-- Data records --
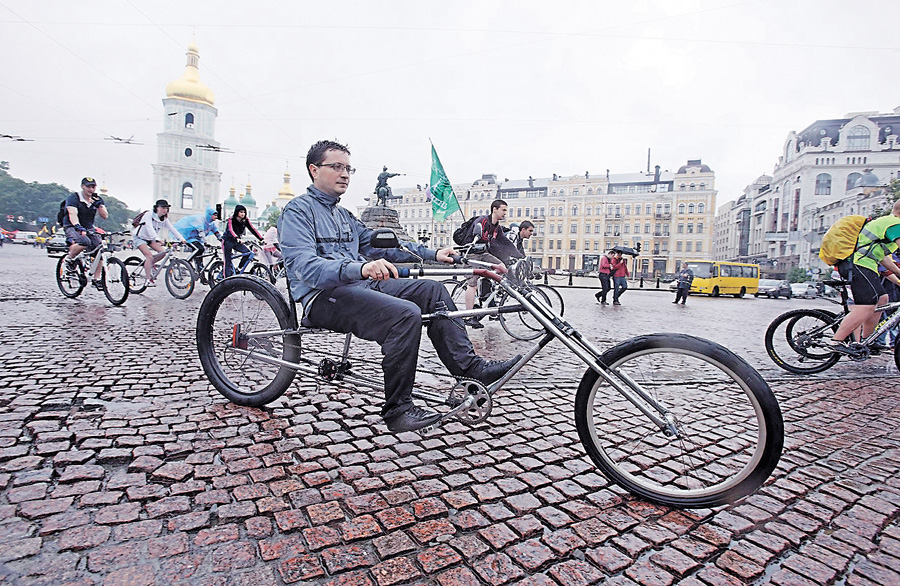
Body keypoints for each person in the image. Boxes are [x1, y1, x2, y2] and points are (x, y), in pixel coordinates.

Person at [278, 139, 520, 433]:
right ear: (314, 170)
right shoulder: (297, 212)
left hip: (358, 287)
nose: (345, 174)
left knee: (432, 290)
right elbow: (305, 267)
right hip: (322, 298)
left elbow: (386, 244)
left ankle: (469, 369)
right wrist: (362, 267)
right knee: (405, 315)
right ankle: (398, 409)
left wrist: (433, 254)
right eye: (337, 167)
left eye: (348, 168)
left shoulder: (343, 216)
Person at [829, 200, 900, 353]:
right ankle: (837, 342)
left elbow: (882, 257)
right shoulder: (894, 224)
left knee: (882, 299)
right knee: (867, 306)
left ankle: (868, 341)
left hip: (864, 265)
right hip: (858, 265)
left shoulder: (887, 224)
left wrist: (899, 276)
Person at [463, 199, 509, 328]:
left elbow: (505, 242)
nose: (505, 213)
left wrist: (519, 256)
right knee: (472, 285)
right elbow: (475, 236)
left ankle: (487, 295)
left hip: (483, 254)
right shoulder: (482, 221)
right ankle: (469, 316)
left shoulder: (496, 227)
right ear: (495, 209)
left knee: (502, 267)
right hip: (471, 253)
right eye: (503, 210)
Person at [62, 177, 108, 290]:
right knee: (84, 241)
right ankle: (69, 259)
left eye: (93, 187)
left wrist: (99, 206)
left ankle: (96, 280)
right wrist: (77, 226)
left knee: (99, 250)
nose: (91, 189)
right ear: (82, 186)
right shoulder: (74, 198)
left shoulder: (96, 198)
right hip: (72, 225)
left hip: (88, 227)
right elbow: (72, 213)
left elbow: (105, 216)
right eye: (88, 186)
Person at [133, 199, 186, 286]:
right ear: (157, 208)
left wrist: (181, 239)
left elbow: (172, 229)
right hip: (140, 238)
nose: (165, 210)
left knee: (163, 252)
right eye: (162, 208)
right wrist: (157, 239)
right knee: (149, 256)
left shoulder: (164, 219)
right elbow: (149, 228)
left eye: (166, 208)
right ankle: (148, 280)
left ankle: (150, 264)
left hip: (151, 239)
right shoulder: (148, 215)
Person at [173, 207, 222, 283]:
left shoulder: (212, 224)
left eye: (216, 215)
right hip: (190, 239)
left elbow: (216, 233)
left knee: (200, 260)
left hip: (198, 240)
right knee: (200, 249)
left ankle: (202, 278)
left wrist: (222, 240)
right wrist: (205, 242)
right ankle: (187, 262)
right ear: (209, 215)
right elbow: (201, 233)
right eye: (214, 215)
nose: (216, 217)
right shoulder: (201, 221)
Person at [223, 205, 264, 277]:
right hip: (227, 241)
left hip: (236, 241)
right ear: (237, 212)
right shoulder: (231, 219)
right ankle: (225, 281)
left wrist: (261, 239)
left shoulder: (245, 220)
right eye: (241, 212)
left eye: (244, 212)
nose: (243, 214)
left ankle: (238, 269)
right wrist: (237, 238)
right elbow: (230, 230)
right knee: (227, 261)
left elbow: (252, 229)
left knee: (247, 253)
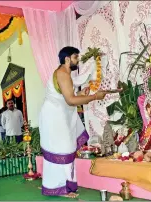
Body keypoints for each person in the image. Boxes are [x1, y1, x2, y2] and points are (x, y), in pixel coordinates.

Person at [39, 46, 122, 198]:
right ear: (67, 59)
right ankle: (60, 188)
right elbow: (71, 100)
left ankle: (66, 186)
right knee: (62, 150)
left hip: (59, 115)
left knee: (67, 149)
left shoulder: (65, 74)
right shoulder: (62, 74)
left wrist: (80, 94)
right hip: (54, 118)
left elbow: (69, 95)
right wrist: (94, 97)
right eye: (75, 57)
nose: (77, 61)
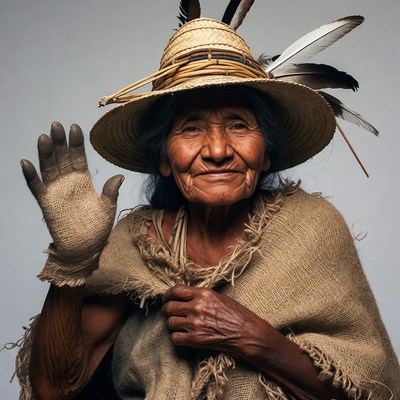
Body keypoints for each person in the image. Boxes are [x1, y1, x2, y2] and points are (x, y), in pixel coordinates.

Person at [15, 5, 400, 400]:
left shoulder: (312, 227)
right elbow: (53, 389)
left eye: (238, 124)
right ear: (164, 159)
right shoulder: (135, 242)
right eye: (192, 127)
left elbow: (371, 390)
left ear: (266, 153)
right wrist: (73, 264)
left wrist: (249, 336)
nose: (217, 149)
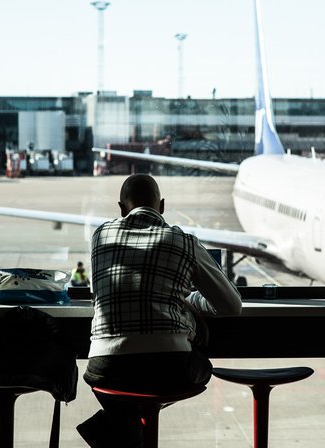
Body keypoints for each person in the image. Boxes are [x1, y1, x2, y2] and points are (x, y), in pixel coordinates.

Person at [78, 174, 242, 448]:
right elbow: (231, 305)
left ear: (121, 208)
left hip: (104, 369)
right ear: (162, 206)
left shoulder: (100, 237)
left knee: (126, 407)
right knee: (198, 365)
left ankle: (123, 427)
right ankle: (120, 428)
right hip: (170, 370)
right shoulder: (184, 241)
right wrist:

-- What the task asks --
Write out exactly the lines that run from the top of the listing above to the line containing "left eye: (348, 168)", both ends included. Omit every picture.

-- Answer box --
Body keypoints for each person in the image. Boxes are [x1, y1, x2, y2] and points are (x, y), in pixel coordinates.

Person at [278, 139, 520, 433]:
right ear: (314, 170)
right shoulder: (297, 212)
left hip: (358, 287)
nose: (345, 174)
left knee: (432, 290)
right elbow: (305, 267)
right hip: (322, 298)
left elbow: (386, 244)
left ankle: (469, 369)
right wrist: (362, 267)
right knee: (405, 315)
right ankle: (398, 409)
left wrist: (433, 254)
right eye: (337, 167)
left eye: (348, 168)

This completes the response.